HCFS based Data Source Cache on Spark 3.0.0 requires a working Hadoop cluster with YARN and Spark. Running Spark on YARN requires a binary distribution of Spark, which is built with YARN support. The HCFS based Data Source Cache also need to install plasma and redis, please follow OAP-Installation-Guide for how to install plasma and redis.
Before you run $SPARK_HOME/bin/spark-shell
, you need to configure Spark for integration. You need to add or update the following configurations in the Spark configuration file $SPARK_HOME/conf/spark-defaults.conf
on your working node.
spark.hadoop.fs.cachedFs.impl com.intel.oap.fs.hadoop.cachedfs.CachedFileSystem
# absolute path of the jar on your working node
spark.files /path/to/hcfs-sql-ds-cache-<version>.jar
# relative path to spark.files, just specify jar name in current dir
spark.executor.extraClassPath ./hcfs-sql-cache-<version>.jar
# absolute path of the jar on your working node
spark.driver.extraClassPath /path/to/hcfs-sql-ds-cache-<version>.jar
Add the following configuration to $SPARK_HOME/conf/spark-defaults.conf
.
spark.hadoop.fs.cachedFs.redis.host $HOST
spark.hadoop.fs.cachedFs.redis.port $PORT
We provide three HCFS cache location policies, you can choose the best one for you workload
- defalut policy This policy the file block locations consist of cached blocks and hdfs blocks (if cached blocks are incomplete)
- cache_over_hdfs This policy use cached block location only if all requested content is cached, otherwise use HDFS block locations
- hdfs_only This policy will ignoring cached blocks when finding file block locations
Add the following configuration to $SPARK_HOME/conf/spark-defaults.conf
.
spark.hadoop.fs.cachedFs.blockLocation.policy default or cache_over_hdfs or hdfs_only
We provide HCFS cache patterns for paths to determine wherthe path will be cached
- allowlist The path match the pattens will be cached. An empty regexp results in matching everything. eg. cachedFs://localhost:9000/dir/
- denylist The path match the pattens will not be cached. An empty regexp results in no matching of deny list. eg. io_data|io_control
Add the following configuration to $SPARK_HOME/conf/spark-defaults.conf
.
spark.hadoop.fs.cachedFs.allowList.regexp $PATTEN
spark.hadoop.fs.cachedFs.denylist.regexp $PATTERN

* _Assigned task 1_: Translate this sentence from the HCFS cache guide into Spanish: "Running Spark on YARN requires a binary distribution of Spark, which is built with YARN support."
* _Assigned task 2_: Transcribe the HCFS cache guide between "spark.hadoop.fs.cachedFs.redis.host $HOST" and "blocks are incomplete)", inclusive.
The lines after this point come from a separate source.

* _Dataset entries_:
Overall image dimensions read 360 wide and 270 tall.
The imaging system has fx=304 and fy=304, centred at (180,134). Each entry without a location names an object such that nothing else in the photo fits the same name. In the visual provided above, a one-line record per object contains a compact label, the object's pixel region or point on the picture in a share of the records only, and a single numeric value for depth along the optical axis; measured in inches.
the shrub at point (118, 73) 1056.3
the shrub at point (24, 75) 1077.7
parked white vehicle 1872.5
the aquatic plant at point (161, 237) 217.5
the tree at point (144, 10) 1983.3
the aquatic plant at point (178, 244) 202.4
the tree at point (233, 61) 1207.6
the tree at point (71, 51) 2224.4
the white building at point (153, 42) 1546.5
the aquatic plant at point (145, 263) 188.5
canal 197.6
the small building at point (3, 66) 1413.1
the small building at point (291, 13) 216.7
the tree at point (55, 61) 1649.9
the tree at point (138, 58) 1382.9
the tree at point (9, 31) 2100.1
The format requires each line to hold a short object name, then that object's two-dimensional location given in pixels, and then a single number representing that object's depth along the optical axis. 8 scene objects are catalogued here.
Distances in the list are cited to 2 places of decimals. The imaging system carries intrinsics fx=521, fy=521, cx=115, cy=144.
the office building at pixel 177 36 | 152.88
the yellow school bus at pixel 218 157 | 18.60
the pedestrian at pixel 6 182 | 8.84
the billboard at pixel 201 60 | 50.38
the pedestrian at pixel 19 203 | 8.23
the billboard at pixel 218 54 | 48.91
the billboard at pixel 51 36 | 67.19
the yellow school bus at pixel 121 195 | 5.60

* _Exercise response 1_: Ejecutar Spark en YARN requiere una distribución binaria de Spark que esté compilada con soporte para YARN.

* _Exercise response 2_:
spark.hadoop.fs.cachedFs.redis.host $HOST
spark.hadoop.fs.cachedFs.redis.port $PORT
We provide three HCFS cache location policies, you can choose the best one for you workload
- defalut policy This policy the file block locations consist of cached blocks and hdfs blocks (if cached blocks are incomplete)